CORRECTION: Updated to correct that, on average, psychologists reported being contacted by more than 15 potential new patients seeking care a month, not a week, as originally reported.
Demand for mental health treatment has continued to increase as many psychologists report no longer having the capacity to see new patients, according to a new survey by the American Psychological Association.
The 2022 COVID-19 Practitioner Impact Survey found that demand for anxiety and depression treatment remained high for the third consecutive year while demand for treatment for trauma- and stressor-related disorders and substance-use disorders has grown. Six in 10 practitioners reported that they no longer have openings for new patients, nearly half (46%) said they have been unable to meet the demand for treatment and nearly three-quarters (72%) have longer waitlists than before the pandemic. “On average, psychologists reported being contacted by more than 15 potential new patients seeking care a month.
Nearly eight in 10 psychologists (79%) said that they had seen an increase in the number of patients with anxiety disorders since the beginning of the pandemic, and 66% saw an increase in demand for treatment for depression. Nearly half (47%) said they had seen an increase in demand for substance use treatment (up from 43% last year) and 64% saw an increase in demand for trauma treatment, (compared with 62% in 2021). Additionally, two-thirds of psychologists reported seeing an increase in the severity of symptoms among patients in 2022.
“The national mental health crisis continues,” said APA CEO Arthur C. Evans Jr., PhD. “If you are struggling, know that you are not alone. Psychological science shows that social support is key to developing resilience, so if you are having difficulty accessing care in a timely way, reach out to others to find support and identify ways to cope.”
The survey also found increasing demand for mental health services from young people and health care workers in particular. Across age groups, the largest increase in patients was from adolescents ages 13-17, with 46% of psychologists reporting increases over the prior 12 months. Large percentages of psychologists also reported increases in patients ages 18-25 (40%) and children under 13 (38%) over the same period. Nearly half of psychologists (46%) reported an increase in health care workers seeking treatment since the beginning of the pandemic.
“Having timely access to psychological services is critical for addressing the needs of those diagnosed with behavioral health challenges,” said Evans. “But we need to tackle this problem with a variety of solutions, beyond individual therapy. We need to support and expand the workforce, promote integrated behavioral health into primary care, improve mental health literacy, use technology and innovation to expand reach and improve efficiency. But critically, we must expand our paradigm for addressing behavioral health – especially if we are to successfully address health disparities – by using more public health strategies to reach people earlier and in the places where they live, work, play and worship.”

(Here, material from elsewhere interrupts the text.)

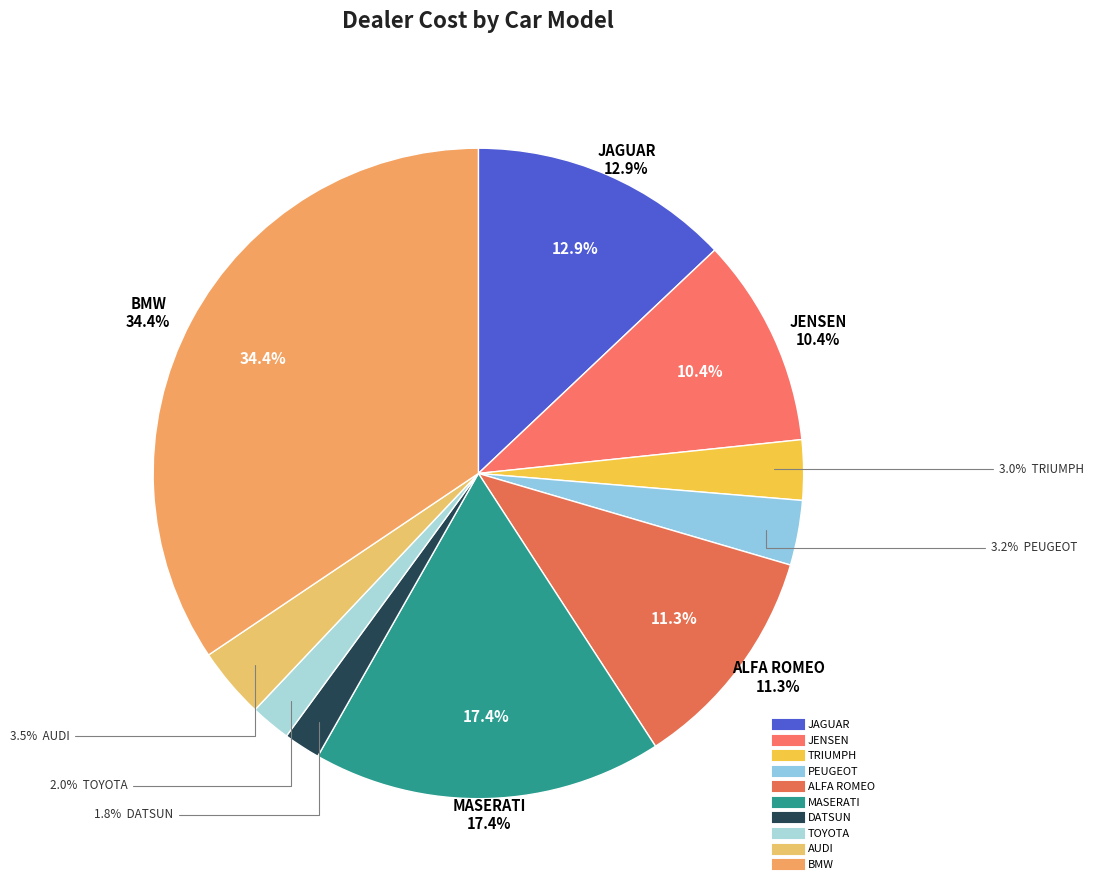

What percentage do TRIUMPH and ALFA ROMEO together represent?

14.3%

As the pandemic wanes and in-person interaction is becoming more common, 11% of psychologists now see all patients in person, up from 4% in 2021. Yet telehealth remains an important option – more than half of psychologists (58%) now see some patients remotely and some in person, and 31% said they are seeing all patients via telehealth (down from 47% in 2021).
Telehealth services can expand access to patients who might otherwise not be able to access treatment, particularly patients from underserved communities, such as those living in rural areas and communities of color. APA continues to advocate for expanded coverage of telehealth by insurance companies, including audio-only coverage and for reimbursement at the same rate as face-to-face therapy.
Faced with continued demand for mental health treatment, more than four in 10 (45%) psychologists said they felt burned out. However, most psychologists said they have sought peer consultation or support to manage burnout (60%), that they were able to practice self-care (77%), and that they have been able to maintain a positive work-life balance (63%).
The American Psychological Association’s 2022 COVID-19 Practitioner Impact Survey looked at how psychologists’ practice has evolved since the pandemic. This survey was distributed to approximately 62,900 doctoral-level, active licensed psychologists in the United States from Sept. 20 to Oct. 7, 2022. A total of 2,295 psychologists responded. This is APA’s third annual practitioner survey.